(INFORMATION GIVEN begins)
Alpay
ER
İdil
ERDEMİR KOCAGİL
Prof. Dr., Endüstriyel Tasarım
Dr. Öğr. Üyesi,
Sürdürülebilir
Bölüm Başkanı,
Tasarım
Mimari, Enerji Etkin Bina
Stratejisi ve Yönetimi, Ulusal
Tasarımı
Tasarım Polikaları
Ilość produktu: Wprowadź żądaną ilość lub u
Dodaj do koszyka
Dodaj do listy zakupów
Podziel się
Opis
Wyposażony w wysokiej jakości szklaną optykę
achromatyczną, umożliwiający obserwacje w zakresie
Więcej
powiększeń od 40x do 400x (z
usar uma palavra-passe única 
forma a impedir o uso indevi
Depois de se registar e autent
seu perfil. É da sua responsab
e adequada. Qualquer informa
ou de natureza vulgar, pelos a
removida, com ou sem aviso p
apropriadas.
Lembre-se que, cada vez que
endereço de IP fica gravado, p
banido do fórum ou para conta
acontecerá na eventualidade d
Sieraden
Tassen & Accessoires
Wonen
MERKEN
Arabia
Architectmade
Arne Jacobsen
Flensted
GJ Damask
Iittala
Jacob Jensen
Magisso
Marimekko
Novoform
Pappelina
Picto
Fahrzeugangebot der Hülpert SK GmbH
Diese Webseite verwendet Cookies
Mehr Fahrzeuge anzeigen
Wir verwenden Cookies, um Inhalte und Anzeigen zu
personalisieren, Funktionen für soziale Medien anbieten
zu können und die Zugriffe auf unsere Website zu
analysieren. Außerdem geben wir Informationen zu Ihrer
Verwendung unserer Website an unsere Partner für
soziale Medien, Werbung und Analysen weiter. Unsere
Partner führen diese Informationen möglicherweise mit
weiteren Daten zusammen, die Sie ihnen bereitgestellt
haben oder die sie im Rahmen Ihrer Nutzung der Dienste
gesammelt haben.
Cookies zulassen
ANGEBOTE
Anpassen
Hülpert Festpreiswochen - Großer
(INFORMATION GIVEN ends)
● **PROMPT**
Set every line down again exactly. Begin with the first line of the entries and finish with the line containing "Arne Jacobsen".

● **OUTPUT FOR THIS TASK**
Alpay
ER
İdil
ERDEMİR KOCAGİL
Prof. Dr., Endüstriyel Tasarım
Dr. Öğr. Üyesi,
Sürdürülebilir
Bölüm Başkanı,
Tasarım
Mimari, Enerji Etkin Bina
Stratejisi ve Yönetimi, Ulusal
Tasarımı
Tasarım Polikaları
Ilość produktu: Wprowadź żądaną ilość lub u
Dodaj do koszyka
Dodaj do listy zakupów
Podziel się
Opis
Wyposażony w wysokiej jakości szklaną optykę
achromatyczną, umożliwiający obserwacje w zakresie
Więcej
powiększeń od 40x do 400x (z
usar uma palavra-passe única 
forma a impedir o uso indevi
Depois de se registar e autent
seu perfil. É da sua responsab
e adequada. Qualquer informa
ou de natureza vulgar, pelos a
removida, com ou sem aviso p
apropriadas.
Lembre-se que, cada vez que
endereço de IP fica gravado, p
banido do fórum ou para conta
acontecerá na eventualidade d
Sieraden
Tassen & Accessoires
Wonen
MERKEN
Arabia
Architectmade
Arne Jacobsen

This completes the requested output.